Historically, beginning in the early 1400s, courts were hostile to the use and enforcement of CNCs, viewing them as inconsistent with free market forces. A few hundred years later, in the early 1700s, courts started to recognize the procompetitive benefits associated with CNCs; and, consistent with this new view, courts readily ruled that such clauses were lawful so long as they were reasonable.

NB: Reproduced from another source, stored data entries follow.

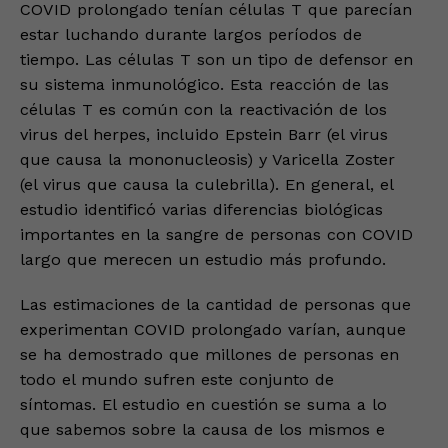
COVID prolongado tenían células T que parecían
estar luchando durante largos períodos de
tiempo. Las células T son un tipo de defensor en
su sistema inmunológico. Esta reacción de las
células T es común con la reactivación de los
virus del herpes, incluido Epstein Barr (el virus
que causa la mononucleosis) y Varicella Zoster
(el virus que causa la culebrilla). En general, el
estudio identificó varias diferencias biológicas
importantes en la sangre de personas con COVID
largo que merecen un estudio más profundo.
Las estimaciones de la cantidad de personas que
experimentan COVID prolongado varían, aunque
se ha demostrado que millones de personas en
todo el mundo sufren este conjunto de
síntomas. El estudio en cuestión se suma a lo
que sabemos sobre la causa de los mismos e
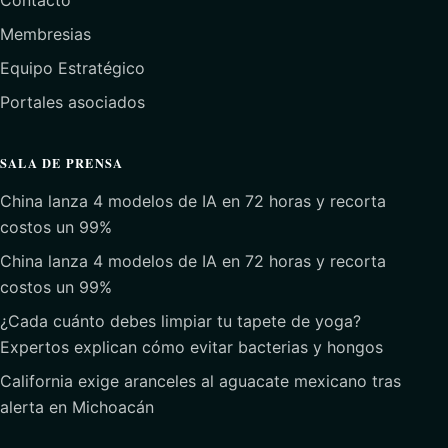
Contacto
Membresias
Equipo Estratégico
Portales asociados
SALA DE PRENSA
China lanza 4 modelos de IA en 72 horas y recorta
costos un 99%
China lanza 4 modelos de IA en 72 horas y recorta
costos un 99%
¿Cada cuánto debes limpiar tu tapete de yoga?
Expertos explican cómo evitar bacterias y hongos
California exige aranceles al aguacate mexicano tras
alerta en Michoacán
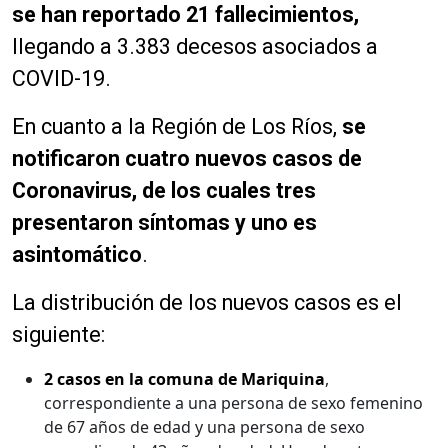
se han reportado 21 fallecimientos,
llegando a 3.383 decesos asociados a
COVID-19.
En cuanto a la Región de Los Ríos,
se
notificaron cuatro nuevos casos de
Coronavirus, de los cuales tres
presentaron síntomas y uno es
asintomático
.
La distribución de los nuevos casos es el
siguiente:
2 casos en la comuna de Mariquina
,
correspondiente a una persona de sexo femenino
de 67 años de edad y una persona de sexo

The reasonableness analysis today is best evidenced by three sections of the Restatement (Second) of Contracts, set forth below.
§ 186 Promise in Restraint of Trade
(1) A promise is unenforceable on grounds of public policy if it is unreasonably in restraint of trade.
(2) A promise is in restraint of trade if its performance would limit competition in any business or restrict the promisor in the exercise of a gainful occupation.
§ 187 Non-Ancillary Restraints on Competition
A promise to refrain from competition that imposes a restraint that is not ancillary to an otherwise valid transaction or relationship is unreasonably in restraint of trade.
§ 188 Ancillary Restraints on Competition
(1) A promise to refrain from competition that imposes a restraint that is ancillary to an otherwise valid transaction or relationship is unreasonably in restraint of trade if
(a) the restraint is greater than is needed to protect the promisee’s legitimate interest, or
(b) the promisee’s need is outweighed by the hardship to the promisor and the likely injury to the public.
(2) Promises imposing restraints that are ancillary to a valid transaction or relationship include the following:
(a) a promise by the seller of a business not to compete with the buyer in such a way as to injure the value of the business sold;
(b) a promise by an employee or other agent not to compete with his employer or other principal;
(c) a promise by a partner not to compete with the partnership.
The Restatement (Second) of the Law of Contracts is the best-known and most cited legal treatise regarding contracts law in the United States. It is consulted by judges, arbitrators, scholars and practicing lawyers, and is highly influential with courts although not necessarily binding on them.